The present disclosure relates to the field of geological exploration technology, and more particularly to a high-frequency magnetotelluric sounding instrument-based inversion method for energy spectrum.
In the conventional electromagnetic detection process, the detection frequency range of high-frequency magnetotelluric sounding instrument is 10 Hz-1000 Hz, the detection range of high-frequency magnetotelluric sounding instrument is all high-frequency of electromagnetic field, and the low-frequency of electromagnetic field is lacked, compared with the magnetotelluric frequency range of the traditional magnetotelluric instrument, which is 0.0001 Hz-1000 Hz. Since the low-frequency electromagnetic field information is closely related to the underground large-scale conductivity structure information, the lack of the low-frequency electromagnetic field information makes the inversion of magnetotelluric data easily result in local minima, and the accurate underground conductivity structure cannot be obtained. There are shortcomings in the prior art.
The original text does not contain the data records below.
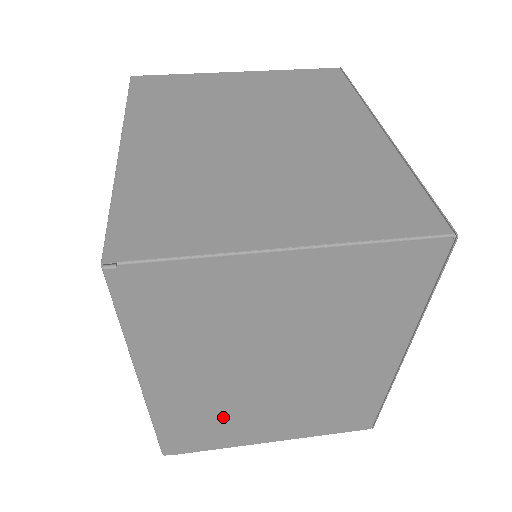
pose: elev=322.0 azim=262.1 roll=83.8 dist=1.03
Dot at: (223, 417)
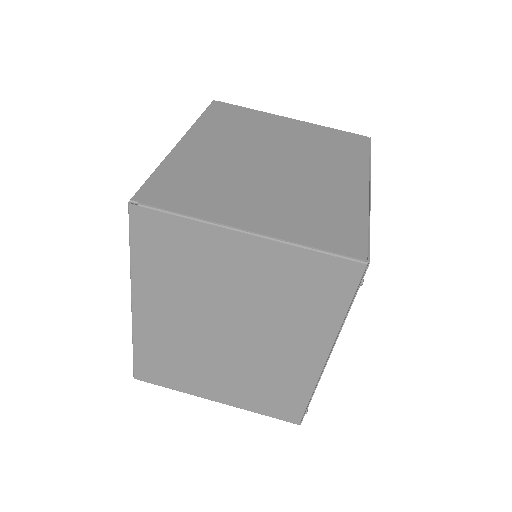
Dot at: occluded
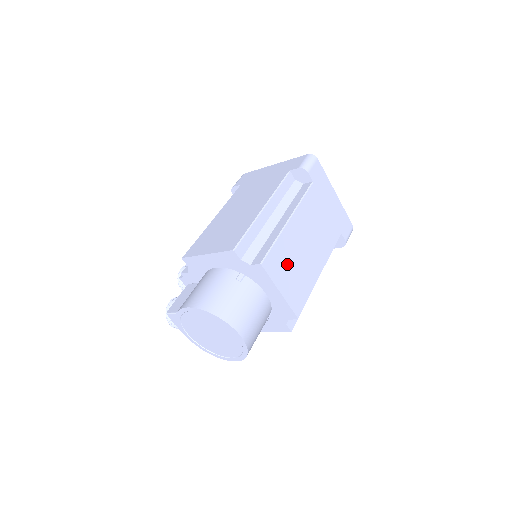
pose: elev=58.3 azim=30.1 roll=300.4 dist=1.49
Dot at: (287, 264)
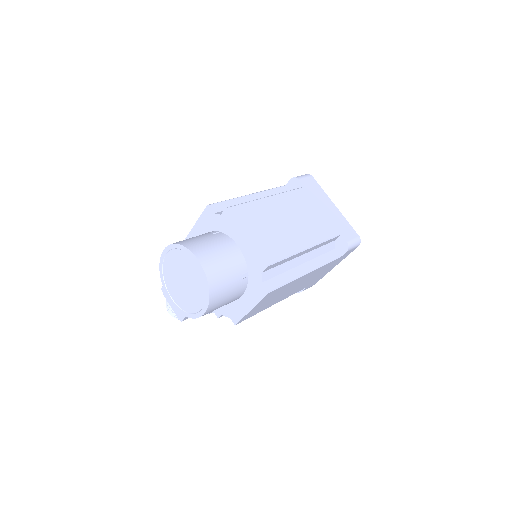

A purpose of the present disclosure is to extract low-frequency signal from the received high-frequency signal without modifying the conventional detection method and detection instrument, so as to meet the practical needs of inversion to obtain the underground large-scale conductivity structure.
The present disclosure provides a high-frequency magnetotelluric sounding instrument-based inversion method for energy spectrum, which includes the following steps:
The present disclosure further provides a high-frequency magnetotelluric sounding instrument-based inversion method for energy spectrum, which includes the following steps:
The present disclosure provides that the energy spectrum obtained by transforming the time sequence signal from the high-frequency magnetotelluric data is defined as the model objective function and the data in the inversion objective function, to obtain the underground large-scale conductivity structure by inversion, which avoids the modification of the conventional detection method and detection instrument, and does not add extra expense and is easy to operate.
In order to clarify the purpose, technical solutions and advantages of the present disclosure, the present disclosure is further described in detail below in combination with the accompanying drawings and embodiments. It should be understood that the specific embodiments described herein are intended to explain the present disclosure only and are not intended to limit the present disclosure.
The practice of the present disclosure is described in detail below in combination with the specific embodiment:
A high-frequency magnetotelluric sounding instrument-based inversion method for energy spectrum, which includes the following steps:
a1. obtaining a time sequence signal by detecting the magnetotelluric field based on a high-frequency magnetotelluric sounding instrument.
In the specific implementation process, the time sequence signal includes an underground large-scale conductivity structure information and an underground small-scale conductivity structure information.
a2. obtaining a signal frequency spectrum with frequency as abscissa and amplitude as ordinate by Fourier transforming on the time sequence signal;
Optionally, the signal frequency spectrum obtained by the Fourier transforming in step a2 illustrates the underground small-scale conductivity structure information, but cannot illustrate the underground large-scale conductivity structure information. An inversion interpretation can be performed based on the signal frequency spectrum. However, since the inversion tends to local minima, actually the accurate underground small-scale conductivity structure cannot be obtained, so the present disclosure needs to further process the signal frequency spectrum.
a3. obtaining an energy spectrum by convolution operating on a full-band of the signal frequency spectrum;
In specific implementation, the signal frequency spectrum in step a2 is in the convolution operation. The frequency range in the convolution operation is larger, and the error is smaller, so the present disclosure optionally performs convolution processing on the full-band of the signal frequency spectrum obtained in step a2.
Optionally, the energy spectrum obtained in step a3 can illustrate the low-frequency information of the magnetotelluric signal, so the underground large-scale conductivity structure information in the magnetotelluric signal is analyzed; based on the inversion of the energy spectrum, the underground large-scale conductivity structure can be obtained.
a4. extracting the underground large-scale conductivity structure information by an inversion of a maximum value selected from the energy spectrum.
In an alternative embodiment, the energy spectrum of step a4 and the signal frequency spectrum of the step a2 together illustrate the complete (large-scale and small-scale) underground conductivity structure information, and the inversion interpretation based on these two types of information is helpful to overcome the problem of local minima in the inversion, which is conducive to extracting the complete underground conductivity structure accurately.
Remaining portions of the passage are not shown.